State funding for turnout in elections can help reduce the impact of black money on elections and lead to a transparent funding mechanism. The change in the pattern of electoral competition will reduce the number of parties jumping into the electoral struggle. Therefore, state funding will be needed. For a member of Lok Sabha or Vidhan Sabha, the period of honorable stay for five years should be fixed. He should not be allowed to resign or change sides during his term. If he resigns, the runner-up should be given the opportunity to represent his constituency.
This is necessary to prevent one party from leaving and switching to another and then running in another party’s by-elections. Many MPs are vying for Lok Sabha elections as candidates and if they win, the vacancy for resignation must be maintained. Elections are imposed on us and the expense that has been made in these by-elections falls into the pockets of taxpayers. As happened recently in Rampur, Azamgarh and Sangrur.

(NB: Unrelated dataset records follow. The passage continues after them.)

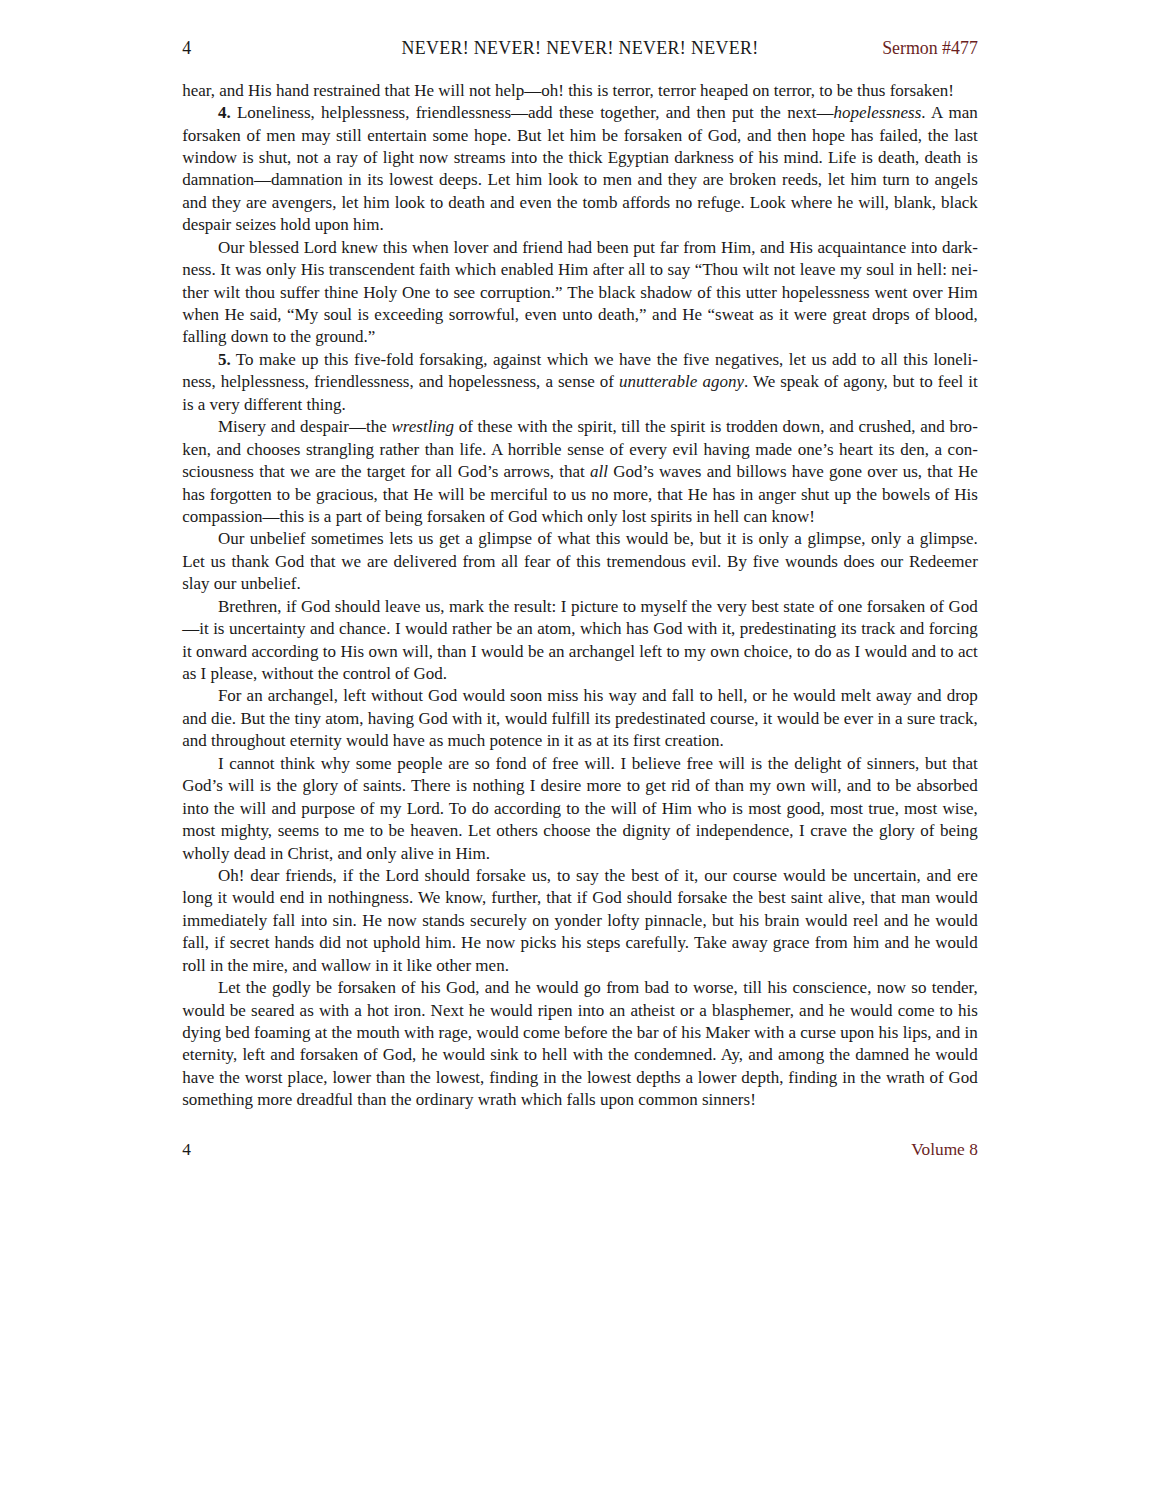4
NEVER! NEVER! NEVER! NEVER! NEVER!
Sermon #477
hear, and His hand restrained that He will not help—oh! this is terror, terror heaped on terror, to be thus forsaken!
4. Loneliness, helplessness, friendlessness—add these together, and then put the next—hopelessness. A man forsaken of men may still entertain some hope. But let him be forsaken of God, and then hope has failed, the last window is shut, not a ray of light now streams into the thick Egyptian darkness of his mind. Life is death, death is damnation—damnation in its lowest deeps. Let him look to men and they are broken reeds, let him turn to angels and they are avengers, let him look to death and even the tomb affords no refuge. Look where he will, blank, black despair seizes hold upon him.
Our blessed Lord knew this when lover and friend had been put far from Him, and His acquaintance into darkness. It was only His transcendent faith which enabled Him after all to say “Thou wilt not leave my soul in hell: neither wilt thou suffer thine Holy One to see corruption.” The black shadow of this utter hopelessness went over Him when He said, “My soul is exceeding sorrowful, even unto death,” and He “sweat as it were great drops of blood, falling down to the ground.”
5. To make up this five-fold forsaking, against which we have the five negatives, let us add to all this loneliness, helplessness, friendlessness, and hopelessness, a sense of unutterable agony. We speak of agony, but to feel it is a very different thing.
Misery and despair—the wrestling of these with the spirit, till the spirit is trodden down, and crushed, and broken, and chooses strangling rather than life. A horrible sense of every evil having made one’s heart its den, a consciousness that we are the target for all God’s arrows, that all God’s waves and billows have gone over us, that He has forgotten to be gracious, that He will be merciful to us no more, that He has in anger shut up the bowels of His compassion—this is a part of being forsaken of God which only lost spirits in hell can know!
Our unbelief sometimes lets us get a glimpse of what this would be, but it is only a glimpse, only a glimpse. Let us thank God that we are delivered from all fear of this tremendous evil. By five wounds does our Redeemer slay our unbelief.
Brethren, if God should leave us, mark the result: I picture to myself the very best state of one forsaken of God—it is uncertainty and chance. I would rather be an atom, which has God with it, predestinating its track and forcing it onward according to His own will, than I would be an archangel left to my own choice, to do as I would and to act as I please, without the control of God.
For an archangel, left without God would soon miss his way and fall to hell, or he would melt away and drop and die. But the tiny atom, having God with it, would fulfill its predestinated course, it would be ever in a sure track, and throughout eternity would have as much potence in it as at its first creation.
I cannot think why some people are so fond of free will. I believe free will is the delight of sinners, but that God’s will is the glory of saints. There is nothing I desire more to get rid of than my own will, and to be absorbed into the will and purpose of my Lord. To do according to the will of Him who is most good, most true, most wise, most mighty, seems to me to be heaven. Let others choose the dignity of independence, I crave the glory of being wholly dead in Christ, and only alive in Him.
Oh! dear friends, if the Lord should forsake us, to say the best of it, our course would be uncertain, and ere long it would end in nothingness. We know, further, that if God should forsake the best saint alive, that man would immediately fall into sin. He now stands securely on yonder lofty pinnacle, but his brain would reel and he would fall, if secret hands did not uphold him. He now picks his steps carefully. Take away grace from him and he would roll in the mire, and wallow in it like other men.
Let the godly be forsaken of his God, and he would go from bad to worse, till his conscience, now so tender, would be seared as with a hot iron. Next he would ripen into an atheist or a blasphemer, and he would come to his dying bed foaming at the mouth with rage, would come before the bar of his Maker with a curse upon his lips, and in eternity, left and forsaken of God, he would sink to hell with the condemned. Ay, and among the damned he would have the worst place, lower than the lowest, finding in the lowest depths a lower depth, finding in the wrath of God something more dreadful than the ordinary wrath which falls upon common sinners!
4
Volume 8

Currently, the only means of registering a protest is NOTE (None of the above). Even if the maximum number of votes is in favor of NOTE, the runner-up candidate is declared the winner. If NOTE gets the majority of votes, there should be re-election. Candidates and parties with fewer NOTA votes should not be allowed to run in the next election from the same seat. The turnout in the 2019 Lok Sabha elections was less than 70. Citizens who have emigrated to other cities to work and have the DNI of their place of birth cannot vote. The Electoral Commission should have the option of electronic voting based on the Aadhaar identifier. This has a strong potential to increase the percentage of votes. Along with this, people should not be allowed to participate from two seats. Stop this. After all, they only represent one seat. There are re-elections to the second seat and there is an additional cost.
These measures must be approved so that the political party leaving the seat will not be able to run in the by-elections or will have to bear the costs of the by-elections. In this case, the runner-up must be declared the winner. Voters should also have the right to “revoke” the revocation of elected representatives. Should this right be exercised every year? I suggest that this right should be exercised after the end of two and a half years in the term of office of a Member. Should it be done on the basis of a full survey or a survey or an opinion poll? These are some of the problems that can be solved, detailed. These measures will motivate the powerless to formulate sound policies.